## QUOTED PASSAGE
** begin **

Each addressable 32-bit unit is called a *cell*. There is no
support in the instruction set for accessing values larger or
smaller than a single cell.
# registers
Each processor core maintains an internal `instruction pointer`
register. This document will refer to it as IP. There may also
be internal stack pointers. None of these are directly exposed.
Each processor core also has 24 general purpose registers.
# image file
On startup, napia will load an *image file* ("rom"). This is a
flat, linear sequence of signed integer values. On disk images
are stored in little endian format.
The first value loaded is mapped to address zero, and subsequent
values are loaded to sequential addresses in memory.
An image file does not contain copies of the stacks or any
internal registers.
# endian
The image and block files are stored in little endian format.
# stacks
There are two stacks, one for general data and one for holding
return addresses for calls. The return (or address) stack can
be used to temporarily hold values as well.
Stacks are LIFO (last in, first out).
# instruction set
napia has 40 instructions. In short, these are:
00 00 .. - non-op
01 01 li -n push value in following cell to stack
02 02 du n-nn duplicate top stack item
03 03 dr n- discard top stack item
04 04 sw ab-ba swap top two stack items
05 05 pu n- move top stack item to address stack
06 06 po -n move top address stack item to data stack
07 07 ju a- jump to an address
modifies the instruction pointer
08 08 ca a- call a function
modifies the instruction pointer
09 09 cc af- call a function if the flag is non-zero
modifies the instruction pointer
10 0A cj af- jump to a function if the flag is non-zero
modifies the instruction pointer
11 0B re - return from a call or conditional call
modifies the instruction pointer
12 0C eq ab-f compare two values for equality. a == b
13 0D ne ab-f compare two values for inequality. a != b
14 0E lt ab-f compare two values for less than. a < b
15 0F gt ab-f compare two values for greater than. a > b
16 10 fe a-n fetch a stored value in memory
17 11 st na- store a value into memory
18 12 ad ab-c add two numbers. a + b
19 13 su ab-c subtract two numbers. a - b
20 14 mu ab-c multiply two numbers. a * b
21 15 di ab-cd divide and get remainder. a / b, a % b
22 16 an ab-c bitwise and
23 17 or ab-c bitwise or
24 18 xo ab-c bitwise xor
25 19 sl ab-c shift left. a << b
26 1A sr ab-c shift right. a >> b
27 1B cp sdn-f compare two memory regions
28 1C cy sdn- copy memory
29 1D io n- perform i/o operation
30 1E ic n- initialize a core
31 1F ac an- activate a core, sets core ip to a
32 20 pc n- pause a core
33 21 sc n- resume/start a core
34 22 rr n-n read register n of current core
35 23 wr vn- write value v to regster n of current core
36 24 mx a- run code at address a on solo core
37 25 sv an- set interrupt handler for n to addr. a
38 26 ti n- trigger interrupt n
39 27 si - start handling interrupts
3A 28 hi - halt handling interrupts
A condensed summary table:
Opode Instruction Names Data Stack Effects
===== ================= ====================================
00-05 .. li du dr sw pu - -n n-nn n- nm-mn n-
06-11 po ju ca cc cj re -n a- a- af- af- -
12-17 eq ne lt gt fe st nn-f nn-f nn-f nn-f a-n na-
18-23 ad su mu di an or nn-n nn-n nn-nn nn-n nn-n nn-n
24-29 xo sl sr cp cy io nn-n nn-n nn-n nnn- nnn- n-
30-35 ic ac pc sc rr wr n- an- n- n- n-n vn-
36-40 mx sv ti si hi a- an- n- - -
===== ================= ====================================
And in detail:
--------------------------------------------------------------
00 00 .. - non-op
Does nothing. This is used for padding in instruction bundles.

** end **

## ITEMS

** begin **

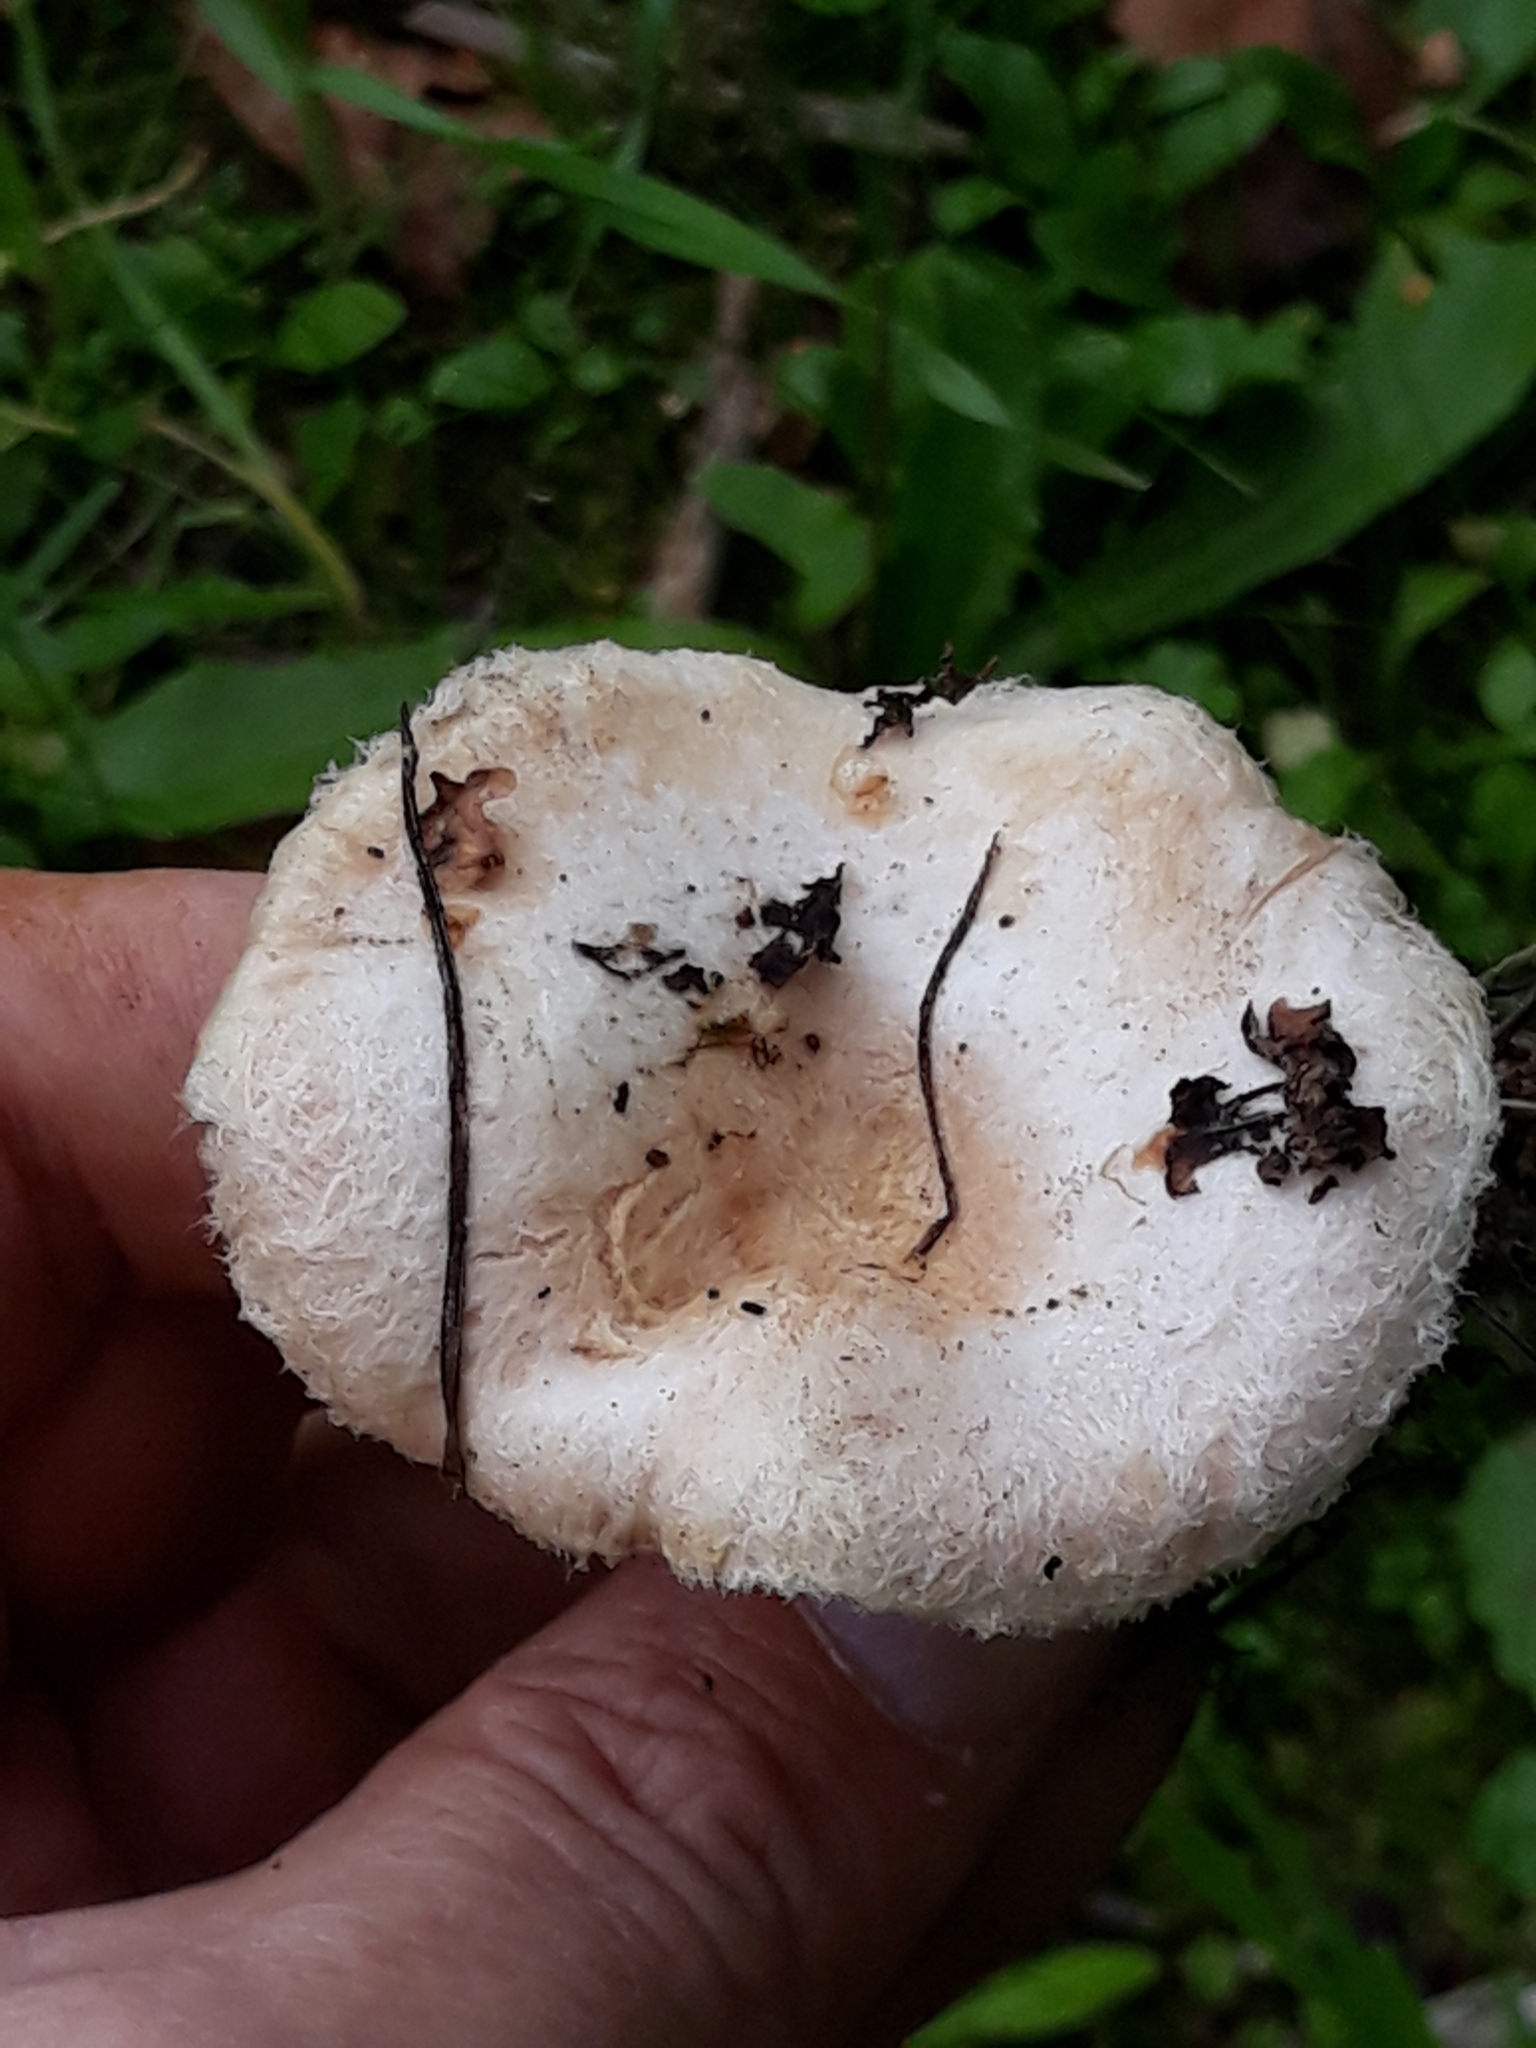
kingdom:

** end **
** begin **

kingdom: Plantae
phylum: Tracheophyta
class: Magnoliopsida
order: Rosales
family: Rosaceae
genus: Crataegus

** end **
** begin **

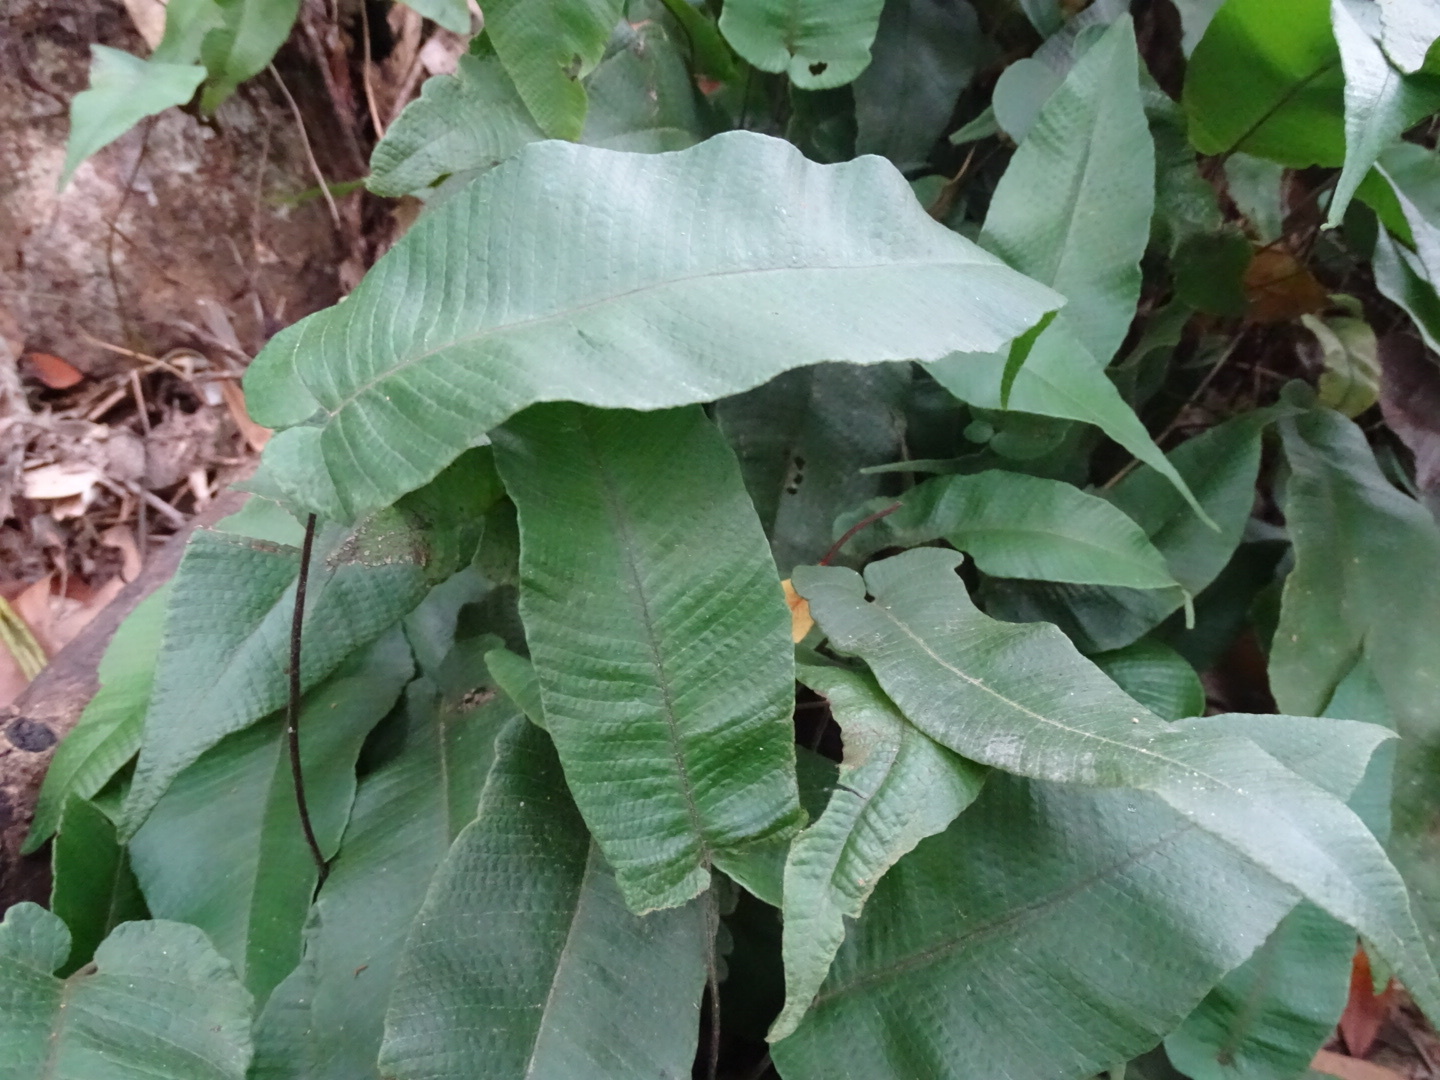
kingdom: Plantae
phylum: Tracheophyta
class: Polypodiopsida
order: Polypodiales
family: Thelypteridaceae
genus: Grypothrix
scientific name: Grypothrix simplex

** end **

## TO BE DONE
A. Using the napia specification, say whether each statement agrees with it: (i) every processor core has 24 general purpose registers; (ii) an image file holds copies of the stacks; (iii) images on disk are kept in big endian format. For each, give yes or no and quote the words of the specification that decide it.
B. Pick up the napia specification after its last line and write the next part.
The entries aren't needed for any of this.

## ANSWERS FOR THE EXERCISE
A.
(i) Yes: "Each processor core also has 24 general purpose registers."
(ii) No: "An image file does not contain copies of the stacks or any internal registers."
(iii) No: "On disk images are stored in little endian format."

B.
--------------------------------------------------------------
01 01 li -n push value in following cell to stack
Action is to increment IP, then fetch the value in memory at
IP and place it on the stack. In C:
ip += 1;
stack_push(memory[ip]);
--------------------------------------------------------------
02 02 du n-nn duplicate top stack item
This makes a copy of the top value on the stack, and adds it
to the stack. In C:
sp += 1;
data[sp] = data[sp - 1];
If there is not a value on the stack an underflow occurs. If
there are 32, and overflow occurs.
+--------+-------+
| before | after |
+========+=======+
| | +---+ |
| | | 1 | |
| +---+ | +---+ |
| | 1 | | | 1 | |
| +---+ | +---+ |
| | 2 | | | 2 | |
| +---+ | +---+ |
| | 3 | | | 3 | |
| +---+ | +---+ |
+--------+-------+
--------------------------------------------------------------
03 03 dr n- discard top stack item
In C:
sp -= 1;
If no items are on the stack, an underflow occurs.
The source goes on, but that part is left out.